+++ RECORD EXCERPTS +++

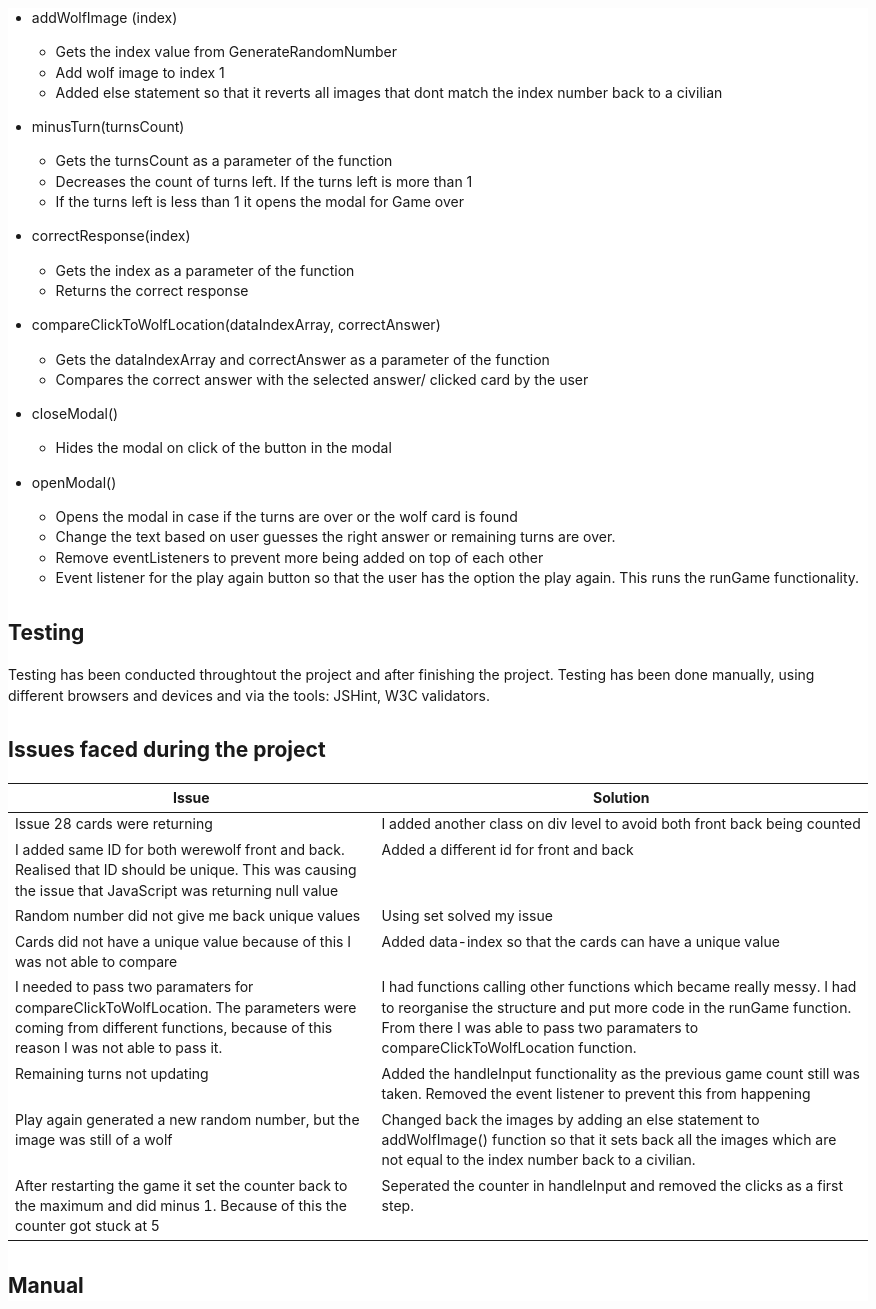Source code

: * addWolfImage (index)
    * Gets the index value from GenerateRandomNumber
    * Add wolf image to index 1
    * Added else statement so that it reverts all images that dont match the index number back to a civilian

* minusTurn(turnsCount)
    * Gets the turnsCount as a parameter of the function
    * Decreases the count of turns left. If the turns left is more than 1
    * If the turns left is less than 1 it opens the modal for Game over

* correctResponse(index)
    * Gets the index as a parameter of the function
    * Returns the correct response

* compareClickToWolfLocation(dataIndexArray, correctAnswer)
    * Gets the dataIndexArray  and correctAnswer as a parameter of the function
    * Compares the correct answer with the selected answer/ clicked card by the user

* closeModal()
    * Hides the modal on click of the button in the modal
    
* openModal()
    * Opens the modal in case if the turns are over or the wolf card is found
    * Change the text based on user guesses the right answer or remaining turns are over.
    * Remove eventListeners to prevent more being added on top of each other
    * Event listener for the play again button so that the user has the option the play again. This runs the runGame functionality.

## **Testing**

Testing has been conducted throughtout the project and after finishing the project. Testing has been done manually, using different browsers and devices and via the tools: JSHint, W3C validators.

## **Issues faced during the project**

|Issue|Solution|
|-------------|-------------|
|Issue 28 cards were returning |I added another class on div level to avoid both front back being counted|
|I added same ID for both werewolf front and back. Realised that ID should be unique. This was causing the issue that JavaScript was returning null value|Added a different id for front and back|
|Random number did not give me back unique values|Using set solved my issue|
|Cards did not have a unique value because of this I was not able to compare |Added data-index so that the cards can have a unique value|
|I needed to pass two paramaters for compareClickToWolfLocation. The parameters were coming from different functions, because of this reason I was not able to pass it.|I had functions calling other functions which became really messy. I had to reorganise the structure and put more code in the runGame function. From there I was able to pass two paramaters to compareClickToWolfLocation function.|
|Remaining turns not updating| Added the handleInput functionality as the previous game count still was taken. Removed the event listener to prevent this from happening|
|Play again generated a new random number, but the image was still of a wolf|Changed back the images by adding an else statement to addWolfImage() function so that it sets back all the images which are not equal to the index number back to a civilian.|
|After restarting the game it set the counter back to the maximum and did minus 1. Because of this the counter got stuck at 5|Seperated the counter in handleInput and removed the clicks as a first step.|

## **Manual**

+++

What you return must be the lines above that run from the line with "the runGame functionality." to the line with "## **Issues faced during the project**", inclusive, each copied exactly.

    * Event listener for the play again button so that the user has the option the play again. This runs the runGame functionality.

## **Testing**

Testing has been conducted throughtout the project and after finishing the project. Testing has been done manually, using different browsers and devices and via the tools: JSHint, W3C validators.

## **Issues faced during the project**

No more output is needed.